Interviews, insight & analysis on digital media & marketing

Bring Back Better – The future of retail returns

By Rob Shaw, MD EMEA, Fluent Commerce

With product return rates in ecommerce ranging between 20-30% and global ecommerce sales projected to hit £4.7 trillion by 2023, the volume of returns is only set to increase. In fact, according to Narvar data, ecommerce returns in 2020 alone were up 70% compared to the year prior.

As a result, the way retailers and brands manage returns is becoming a more important part of the customer journey. Indeed, research has shown that 84% of online shoppers would refuse to use a retailer again after a bad returns experience.

But what factors have the most impact on a returns process and how can organisations optimise the experience to become a positive factor in the way they are perceived? There are a range of priorities to address:

  1. Embrace Digital Returns

Traditional approaches to returns have some inherent problems. For instance, not everyone has the printer required to create return labels, and putting a pre-printed label in every box adds both waste paper and cost. In contrast, digital returns can help boost brand sustainability credentials and potentially helps resell items faster.

By providing a return QR code on a shipping label or box, or on a packing slip for use at a drop-off or collection, retailers can print a return label while also triggering an update to their order management system. Alternatively, customers can be given the option of generating a QR code online, which can then be texted to them for easy access when the return is dropped off or picked up.

  1. Keep customers informed

When customers return products for a refund, the associated communication process should keep them regularly updated on the status of their payment. This not only helps avoid additional support calls from people frustrated about the status of their refund, but it can also build brand trust and maintain customer satisfaction.

  1. Identify customers with high return levels

Most retailers will be familiar with the challenges created by customers who both buy and return lots of products. Identifying these buy/return patterns is becoming an important step in effectively predicting the potential level of returns, which in turn, can help prevent excess stock replenishment.

  1. Monitor the lifetime value of customers

Some retailers have different returns policies or processes for high-value customers or those that tend to buy items at full price. This is an important consideration, as taking care of customers in these categories in the long term makes more business sense, so maintaining their loyalty is key. This is often true even if they have high return rates, and retailers should avoid penalising or even blacklisting loyal and active customers if at all possible.

  1. Resell returned items earlier in the process

Clearly, all returns must be quality checked before they can be re-released as saleable inventory. But products with the same SKU can often arrive in different locations, meaning retailers need to assess the average condition of returns for that type of item. In doing so, they can more quickly expose at least some of the return stock for sale online, helping to ensure greater efficiency.

  1. Optimise post processing

Similarly, the speed at which returned products can be resold also depends on the work that needs to be done on each item to get it back into a saleable condition.
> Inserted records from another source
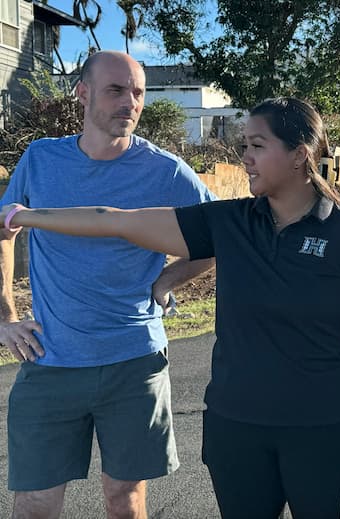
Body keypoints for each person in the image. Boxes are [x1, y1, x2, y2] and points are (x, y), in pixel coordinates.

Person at [1, 96, 340, 518]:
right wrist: (25, 216)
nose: (245, 158)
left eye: (258, 146)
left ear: (300, 155)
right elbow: (114, 220)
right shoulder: (228, 223)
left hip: (324, 432)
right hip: (236, 429)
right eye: (244, 145)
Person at [0, 51, 216, 518]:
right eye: (117, 90)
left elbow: (220, 237)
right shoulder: (41, 159)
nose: (130, 103)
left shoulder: (166, 170)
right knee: (35, 502)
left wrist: (168, 279)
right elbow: (4, 229)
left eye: (138, 93)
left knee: (124, 500)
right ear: (83, 93)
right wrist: (7, 319)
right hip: (50, 360)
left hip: (133, 361)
From washing and ironing apparel to recasting jewellery, tracking the condition and status of each item and working hard on the efficiency of the quality processes can have a significant impact on sales.
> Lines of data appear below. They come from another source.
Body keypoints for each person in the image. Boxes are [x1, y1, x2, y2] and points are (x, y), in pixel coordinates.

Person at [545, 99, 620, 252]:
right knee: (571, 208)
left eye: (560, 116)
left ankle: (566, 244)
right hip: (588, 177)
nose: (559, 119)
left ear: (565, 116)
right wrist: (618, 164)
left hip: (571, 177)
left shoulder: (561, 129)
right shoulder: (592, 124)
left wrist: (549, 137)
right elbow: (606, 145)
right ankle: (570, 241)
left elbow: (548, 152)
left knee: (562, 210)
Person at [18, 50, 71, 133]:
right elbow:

  1. Improve reverse logistics

When it comes to returns, convenience is king. While accepting online orders in-store is increasingly a minimum requirement where possible, some retailers now also accept returns at third party locations. 

But once they have been accepted, retailers then have to build an efficient process to get them back online or on the shelves as quickly as possible. This can range from processing them in-store to consolidating returned items for processing centrally. When items have to be shipped somewhere for processing, retailers must also work out the most effective logistics routes to minimise staff and transportation costs, as well as reducing their environmental impact.

  1. Returns are not a customer service afterthought

A study carried out in 2019 by UPS revealed that 54% of consumers look at the returns policy before making a purchase. This only serves to underline the importance of returns in the wider sales process, and its terms and levels of convenience will have an influence on the bottom line if customers don’t like what they see. As a result, policies should be clear and easy to find. 

Ultimately, today’s savvy consumers are becoming more familiar with returns processes and will use their experiences to inform future purchasing decisions. The key point for retailers is the way they deal with a disappointing or unwanted purchase is just as important as how well they attract customers in the first place.